### Material provided
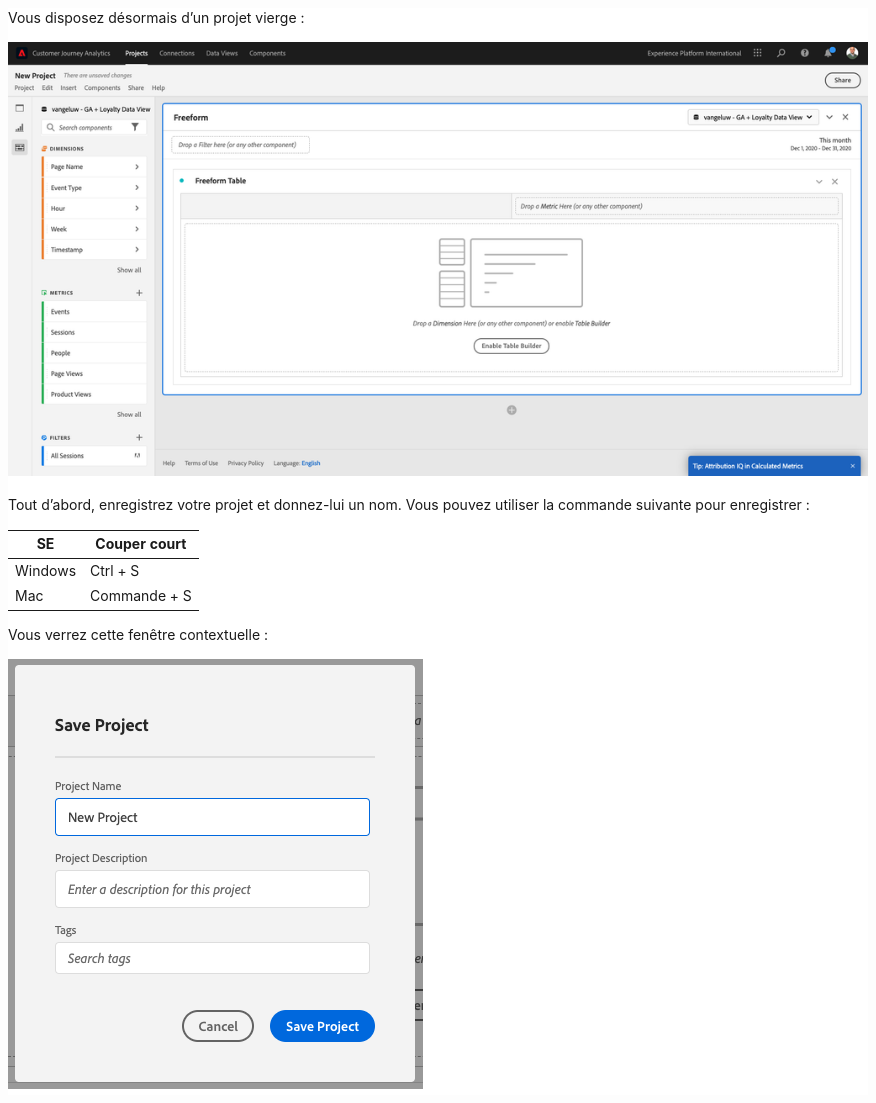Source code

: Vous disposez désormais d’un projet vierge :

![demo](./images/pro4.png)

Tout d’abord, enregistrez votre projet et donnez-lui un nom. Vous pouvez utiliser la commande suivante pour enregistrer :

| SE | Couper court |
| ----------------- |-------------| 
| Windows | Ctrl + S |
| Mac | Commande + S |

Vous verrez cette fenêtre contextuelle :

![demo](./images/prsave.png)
######
* What you have to do
How many lines of the records contain the string "images"? Reply with the number alone.

* Task output
2